--- AVAILABLE DATA ---
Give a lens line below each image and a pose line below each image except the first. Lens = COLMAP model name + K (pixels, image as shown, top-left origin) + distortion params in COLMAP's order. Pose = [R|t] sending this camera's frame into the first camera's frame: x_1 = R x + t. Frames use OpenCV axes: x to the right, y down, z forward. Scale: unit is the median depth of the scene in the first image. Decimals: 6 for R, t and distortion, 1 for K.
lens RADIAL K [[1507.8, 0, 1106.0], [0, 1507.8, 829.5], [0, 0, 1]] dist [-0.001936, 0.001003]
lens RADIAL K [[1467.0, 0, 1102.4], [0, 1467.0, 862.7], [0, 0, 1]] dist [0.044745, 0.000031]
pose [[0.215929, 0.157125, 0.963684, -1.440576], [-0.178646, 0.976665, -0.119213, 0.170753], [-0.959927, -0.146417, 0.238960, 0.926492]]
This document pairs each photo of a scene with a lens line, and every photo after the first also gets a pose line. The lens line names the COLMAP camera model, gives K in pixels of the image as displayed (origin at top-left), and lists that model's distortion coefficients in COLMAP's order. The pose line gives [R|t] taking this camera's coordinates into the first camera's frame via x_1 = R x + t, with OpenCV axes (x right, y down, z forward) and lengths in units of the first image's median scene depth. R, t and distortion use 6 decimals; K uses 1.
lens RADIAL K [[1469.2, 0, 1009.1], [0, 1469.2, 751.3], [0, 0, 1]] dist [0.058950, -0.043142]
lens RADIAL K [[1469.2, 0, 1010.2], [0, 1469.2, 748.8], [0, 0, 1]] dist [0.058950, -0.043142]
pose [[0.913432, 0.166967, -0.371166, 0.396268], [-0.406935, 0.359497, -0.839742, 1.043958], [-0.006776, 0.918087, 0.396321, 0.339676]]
---
§ **WHAT TO PRODUCE**
Write out the records shown above, exactly as they appear.

§ **RESULT BELOW**
Give a lens line below each image and a pose line below each image except the first. Lens = COLMAP model name + K (pixels, image as shown, top-left origin) + distortion params in COLMAP's order. Pose = [R|t] sending this camera's frame into the first camera's frame: x_1 = R x + t. Frames use OpenCV axes: x to the right, y down, z forward. Scale: unit is the median depth of the scene in the first image. Decimals: 6 for R, t and distortion, 1 for K.
lens RADIAL K [[1507.8, 0, 1106.0], [0, 1507.8, 829.5], [0, 0, 1]] dist [-0.001936, 0.001003]
lens RADIAL K [[1467.0, 0, 1102.4], [0, 1467.0, 862.7], [0, 0, 1]] dist [0.044745, 0.000031]
pose [[0.215929, 0.157125, 0.963684, -1.440576], [-0.178646, 0.976665, -0.119213, 0.170753], [-0.959927, -0.146417, 0.238960, 0.926492]]
This document pairs each photo of a scene with a lens line, and every photo after the first also gets a pose line. The lens line names the COLMAP camera model, gives K in pixels of the image as displayed (origin at top-left), and lists that model's distortion coefficients in COLMAP's order. The pose line gives [R|t] taking this camera's coordinates into the first camera's frame via x_1 = R x + t, with OpenCV axes (x right, y down, z forward) and lengths in units of the first image's median scene depth. R, t and distortion use 6 decimals; K uses 1.
lens RADIAL K [[1469.2, 0, 1009.1], [0, 1469.2, 751.3], [0, 0, 1]] dist [0.058950, -0.043142]
lens RADIAL K [[1469.2, 0, 1010.2], [0, 1469.2, 748.8], [0, 0, 1]] dist [0.058950, -0.043142]
pose [[0.913432, 0.166967, -0.371166, 0.396268], [-0.406935, 0.359497, -0.839742, 1.043958], [-0.006776, 0.918087, 0.396321, 0.339676]]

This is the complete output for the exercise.